Again, though, there were some interesting urban-rural differences in the results. Phones appear to have become more integrated in urban communities: nearly three quarters of urban respondents said they could not continue their current economic activities, or could only continue with difficulty, if they could no longer use mobile phones. In contrast, fewer rural respondents were currently so reliant on their phones, in several cases reporting that the loss of phone contact would make no difference to them. However, focus groups revealed that rural respondents were more likely than urban respondents to focus on improving telephone services as a community priority. This suggests that because mobile phone use is more recent and still constrained in rural areas, its benefits have yet to be fully realised (but people see its potential).

Some other forms of communication are diminishing in importance…

The rise of mobile phones appears to have been accompanied by the decline of other modes of communication. Use of fixed line phones was low across the country, and the availability of public phones in rural areas appears to have been declining, likely due to the costs of maintenance and the inconvenience of travel for rural communities. Looking back across the 2008, 2009 and 2011 studies, the use of letters and communication via local leaders has been steadily decreasing, as has the perceived importance of other such traditional communication forms.

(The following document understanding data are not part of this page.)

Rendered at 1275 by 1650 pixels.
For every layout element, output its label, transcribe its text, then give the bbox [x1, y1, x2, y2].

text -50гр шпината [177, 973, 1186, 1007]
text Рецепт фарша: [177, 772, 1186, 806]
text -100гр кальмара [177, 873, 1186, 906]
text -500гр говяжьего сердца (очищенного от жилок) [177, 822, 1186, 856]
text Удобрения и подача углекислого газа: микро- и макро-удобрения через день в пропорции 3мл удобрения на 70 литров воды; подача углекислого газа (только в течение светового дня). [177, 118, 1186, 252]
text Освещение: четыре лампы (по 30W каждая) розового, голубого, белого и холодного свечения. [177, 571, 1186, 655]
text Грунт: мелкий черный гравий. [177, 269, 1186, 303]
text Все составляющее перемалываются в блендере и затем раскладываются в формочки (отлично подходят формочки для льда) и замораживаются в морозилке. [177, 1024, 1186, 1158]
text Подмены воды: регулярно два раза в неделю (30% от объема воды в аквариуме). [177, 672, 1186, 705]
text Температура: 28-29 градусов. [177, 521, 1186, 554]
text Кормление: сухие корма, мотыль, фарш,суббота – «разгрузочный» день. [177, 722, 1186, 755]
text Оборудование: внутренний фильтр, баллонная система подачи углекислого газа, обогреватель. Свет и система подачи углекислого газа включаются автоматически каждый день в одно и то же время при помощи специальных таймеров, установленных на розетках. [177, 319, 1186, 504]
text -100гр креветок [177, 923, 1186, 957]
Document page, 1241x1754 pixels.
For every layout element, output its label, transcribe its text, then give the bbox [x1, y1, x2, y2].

…but direct face-to-face contact is still valued, and some social concerns about phones persist

Nevertheless, phones have not been a direct substitute for face-to-face interaction, which remained a preferred channel for many communication purposes. Furthermore, respondents expressed several concerns about the negative impacts of mobile phone use, particularly related to a breakdown in social relations and divergence from traditional behavioural norms. This suggests that face-to-face communication will remain important within communities, and that the greatest benefits of phones arise when they are used in constructive ways to improve connectivity with distant correspondents, rather than to break down close social connections.
Another concern that some respondents raised is that phones are costly. However, there was no evidence that people were substituting expenditure on essential items for expenditure on phones, and most respondents limited the amount they spent on phones to no more than 1,000vt per month—approximately 2% of the mean monthly income across respondents.

Internet use is still limited

In stark contrast to the data on phones, the majority of survey respondents did not have internet access—reflecting the absence of services in most areas. Those who did tended to use internet cafés or access the internet at their workplaces, and to a lesser extent through mobile phones and on home computers. Respondents perceived the internet to be important, especially for news and information, but did not view it as essential. Perceived cost, limited network access, and lack of experience with the technology appeared to be key barriers to increased usage.

Overall, these results suggest that mobile phone use is widespread throughout Vanuatu. Although people are enjoying greater connectivity, there are still some constraints on achieving further economic and social benefits.

This research was carried out in association with the Government of Vanuatu, Ministry of Infrastructure and Public Utilities with funding from the Australian Agency for International Development through its Vanuatu Governance for Growth Programme.